> **REQUIRED ACTION**: Nothing but the lines from the one containing "CANCER TYPE" through the final line of the listing should appear in the answer, each exactly as written.

> **DATA EXTRACT**:
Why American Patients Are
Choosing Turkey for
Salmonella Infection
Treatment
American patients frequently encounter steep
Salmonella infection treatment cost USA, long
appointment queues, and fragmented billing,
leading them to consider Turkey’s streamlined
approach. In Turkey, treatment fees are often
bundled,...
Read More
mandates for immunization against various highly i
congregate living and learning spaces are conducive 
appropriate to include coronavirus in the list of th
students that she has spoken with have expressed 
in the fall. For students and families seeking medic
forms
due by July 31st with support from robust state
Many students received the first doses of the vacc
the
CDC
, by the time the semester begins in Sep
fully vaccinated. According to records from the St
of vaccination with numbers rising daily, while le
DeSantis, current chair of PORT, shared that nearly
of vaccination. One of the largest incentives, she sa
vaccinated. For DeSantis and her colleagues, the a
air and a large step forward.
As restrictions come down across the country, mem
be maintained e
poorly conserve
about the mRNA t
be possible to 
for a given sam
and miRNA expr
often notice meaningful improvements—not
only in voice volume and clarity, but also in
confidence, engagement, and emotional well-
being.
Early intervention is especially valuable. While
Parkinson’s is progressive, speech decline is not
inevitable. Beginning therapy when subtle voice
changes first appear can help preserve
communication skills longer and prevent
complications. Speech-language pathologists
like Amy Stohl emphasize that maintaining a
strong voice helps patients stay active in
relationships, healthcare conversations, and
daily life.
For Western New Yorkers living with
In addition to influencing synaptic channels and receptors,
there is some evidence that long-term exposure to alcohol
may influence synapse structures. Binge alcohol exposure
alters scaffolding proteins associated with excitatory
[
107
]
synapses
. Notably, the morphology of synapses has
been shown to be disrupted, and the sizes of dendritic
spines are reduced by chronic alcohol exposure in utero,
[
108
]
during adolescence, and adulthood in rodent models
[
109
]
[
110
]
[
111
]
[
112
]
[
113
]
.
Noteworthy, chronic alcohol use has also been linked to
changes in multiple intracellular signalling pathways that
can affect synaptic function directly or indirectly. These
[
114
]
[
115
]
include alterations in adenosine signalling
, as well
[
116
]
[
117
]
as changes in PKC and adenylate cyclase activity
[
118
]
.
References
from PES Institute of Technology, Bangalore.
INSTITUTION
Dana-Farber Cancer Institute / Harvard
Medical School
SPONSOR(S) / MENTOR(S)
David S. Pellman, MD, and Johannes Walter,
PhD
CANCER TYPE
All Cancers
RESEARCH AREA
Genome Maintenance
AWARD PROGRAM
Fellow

> **OUTPUT BELOW**:
CANCER TYPE
All Cancers
RESEARCH AREA
Genome Maintenance
AWARD PROGRAM
Fellow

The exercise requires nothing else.